[DATA FOR THIS EXERCISE]:
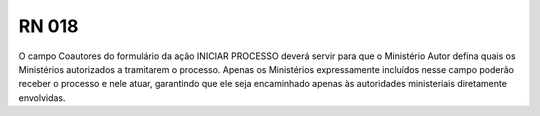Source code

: **RN 018**
==========
O campo Coautores do formulário da ação INICIAR PROCESSO deverá servir para que o Ministério Autor defina quais os Ministérios autorizados a tramitarem o processo. Apenas os Ministérios expressamente incluídos nesse campo poderão receber o processo e nele atuar, garantindo que ele seja encaminhado apenas às autoridades ministeriais diretamente envolvidas.
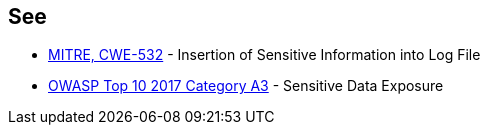 == See

* https://cwe.mitre.org/data/definitions/532.html[MITRE, CWE-532] - Insertion of Sensitive Information into Log File
* https://owasp.org/www-project-top-ten/OWASP_Top_Ten_2017/Top_10-2017_A3-Sensitive_Data_Exposure.html[OWASP Top 10 2017 Category A3] - Sensitive Data Exposure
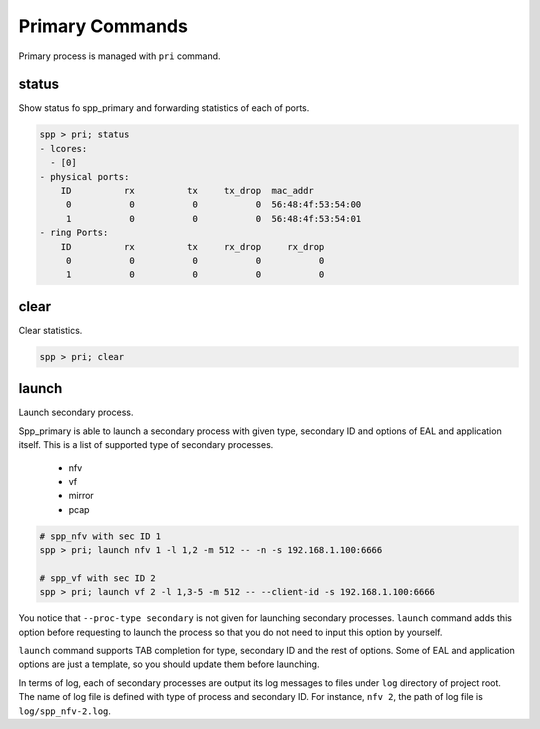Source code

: ..  SPDX-License-Identifier: BSD-3-Clause
    Copyright(c) 2010-2014 Intel Corporation

Primary Commands
================

Primary process is managed with ``pri`` command.


status
------

Show status fo spp_primary and forwarding statistics of each of ports.

.. code-block:: console

    spp > pri; status
    - lcores:
      - [0]
    - physical ports:
        ID          rx          tx     tx_drop  mac_addr
         0           0           0           0  56:48:4f:53:54:00
         1           0           0           0  56:48:4f:53:54:01
    - ring Ports:
        ID          rx          tx     rx_drop     rx_drop
         0           0           0           0           0
         1           0           0           0           0


clear
-----

Clear statistics.

.. code-block:: console

    spp > pri; clear


launch
------

Launch secondary process.

Spp_primary is able to launch a secondary process with given type, secondary
ID and options of EAL and application itself. This is a list of supported type
of secondary processes.

  * nfv
  * vf
  * mirror
  * pcap

.. code-block:: console

    # spp_nfv with sec ID 1
    spp > pri; launch nfv 1 -l 1,2 -m 512 -- -n -s 192.168.1.100:6666

    # spp_vf with sec ID 2
    spp > pri; launch vf 2 -l 1,3-5 -m 512 -- --client-id -s 192.168.1.100:6666

You notice that ``--proc-type secondary`` is not given for launching secondary
processes. ``launch`` command adds this option before requesting to launch
the process so that you do not need to input this option by yourself.

``launch`` command supports TAB completion for type, secondary ID and the rest
of options. Some of EAL and application options are just a template, so you
should update them before launching.

In terms of log, each of secondary processes are output its log messages to
files under ``log`` directory of project root. The name of log file is defined
with type of process and secondary ID. For instance, ``nfv 2``, the path of log
file is ``log/spp_nfv-2.log``.

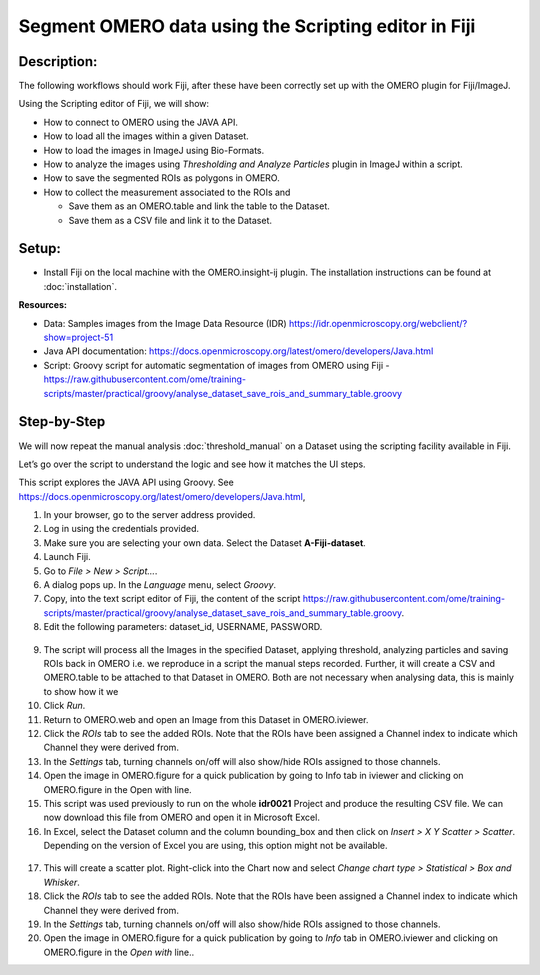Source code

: Segment OMERO data using the Scripting editor in Fiji
=====================================================

**Description:**
----------------

The following workflows should work
Fiji, after these have been correctly set up with the OMERO plugin for
Fiji/ImageJ.

Using the Scripting editor of Fiji, we will show:

-  How to connect to OMERO using the JAVA API.

-  How to load all the images within a given Dataset.

-  How to load the images in ImageJ using Bio-Formats.

-  How to analyze the images using *Thresholding and Analyze Particles*
   plugin in ImageJ within a script.

-  How to save the segmented ROIs as polygons in OMERO.

-  How to collect the measurement associated to the ROIs and

   -  Save them as an OMERO.table and link the table to the Dataset.

   -  Save them as a CSV file and link it to the Dataset.

**Setup:**
----------

-  Install Fiji on the local machine with the OMERO.insight-ij plugin.
   The installation instructions can be found at :doc:`installation`.

**Resources:**

-  Data: Samples images from the Image Data Resource (IDR) \ https://idr.openmicroscopy.org/webclient/?show=project-51

-  Java API documentation: \ https://docs.openmicroscopy.org/latest/omero/developers/Java.html

-  Script: Groovy script for automatic segmentation of images from OMERO using Fiji
   -  https://raw.githubusercontent.com/ome/training-scripts/master/practical/groovy/analyse_dataset_save_rois_and_summary_table.groovy

**Step-by-Step**
----------------

We will now repeat the manual analysis :doc:`threshold_manual` on a
Dataset using the scripting facility available in Fiji.

Let’s go over the script to understand the logic and see how it matches
the UI steps.

This script explores the JAVA API using Groovy.
See \ https://docs.openmicroscopy.org/latest/omero/developers/Java.html\ ,

1. In your browser, go to the server address provided.

2. Log in using the credentials provided.

3. Make sure you are selecting your own data. Select the Dataset **A-Fiji-dataset**.

4. Launch Fiji.

5. Go to *File > New > Script...*.

6. A dialog pops up. In the *Language* menu, select *Groovy*.

7. Copy, into the text script editor of Fiji, the content of the script \ https://raw.githubusercontent.com/ome/training-scripts/master/practical/groovy/analyse_dataset_save_rois_and_summary_table.groovy\.

8. Edit the following parameters: dataset_id, USERNAME, PASSWORD.

..

   |image0|

9.  The script will process all the Images in the specified Dataset,
    applying threshold, analyzing particles and saving ROIs back in
    OMERO i.e. we reproduce in a script the manual steps recorded.
    Further, it will create a CSV and OMERO.table to be attached to
    that Dataset in OMERO. Both are not necessary when analysing
    data, this is mainly to show how it we

10. Click *Run*.

11. Return to OMERO.web and open an Image from this Dataset in
    OMERO.iviewer.

12. Click the *ROIs* tab to see the added ROIs. Note that the ROIs have
    been assigned a Channel index to indicate which Channel they were
    derived from.

13. In the *Settings* tab, turning channels on/off will also show/hide
    ROIs assigned to those channels.

14. Open the image in OMERO.figure for a quick publication by going to
    Info tab in iviewer and clicking on OMERO.figure in the Open with
    line.\ |image1|

15. This script was used previously to run on the whole **idr0021** Project
    and produce the resulting CSV file. We can now download this file
    from OMERO and open it in Microsoft Excel.

16. In Excel, select the Dataset column and the column bounding_box and
    then click on *Insert > X Y Scatter > Scatter*\ |image2|\.
    Depending on the version of Excel you are using, this option
    might not be available.

..

   |image3|

17. This will create a scatter plot. Right-click into the Chart now and
    select *Change chart type > Statistical > Box and Whisker*.

18. Click the *ROIs* tab to see the added ROIs. Note that the ROIs have
    been assigned a Channel index to indicate which Channel they were
    derived from.

19. In the *Settings* tab, turning channels on/off will also show/hide ROIs
    assigned to those channels.

20. Open the image in OMERO.figure for a quick publication by going to
    *Info* tab in OMERO.iviewer and clicking on OMERO.figure in the *Open with*
    line.\ |image4|\.

.. |image0| image:: images/threshold_script1.png
   :width: 4.76563in
   :height: 5.0257in
.. |image1| image:: images/threshold_script2.png
   :width: 1.89583in
   :height: 0.36458in
.. |image2| image:: images/threshold_script3.png
   :width: 0.35417in
   :height: 0.27083in
.. |image3| image:: images/threshold_script4.png
   :width: 1.125in
   :height: 1.38542in
.. |image4| image:: images/threshold_script2.png
   :width: 1.89583in
   :height: 0.36458in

[EXERCISE REQUIREMENTS]: Return a copy of each line in the entries that carries the string "https".

[YOUR RESPONSE]:
* https://cwe.mitre.org/data/definitions/532.html[MITRE, CWE-532] - Insertion of Sensitive Information into Log File
* https://owasp.org/www-project-top-ten/OWASP_Top_Ten_2017/Top_10-2017_A3-Sensitive_Data_Exposure.html[OWASP Top 10 2017 Category A3] - Sensitive Data Exposure
-  Data: Samples images from the Image Data Resource (IDR) \ https://idr.openmicroscopy.org/webclient/?show=project-51
-  Java API documentation: \ https://docs.openmicroscopy.org/latest/omero/developers/Java.html
   -  https://raw.githubusercontent.com/ome/training-scripts/master/practical/groovy/analyse_dataset_save_rois_and_summary_table.groovy
See \ https://docs.openmicroscopy.org/latest/omero/developers/Java.html\ ,
7. Copy, into the text script editor of Fiji, the content of the script \ https://raw.githubusercontent.com/ome/training-scripts/master/practical/groovy/analyse_dataset_save_rois_and_summary_table.groovy\.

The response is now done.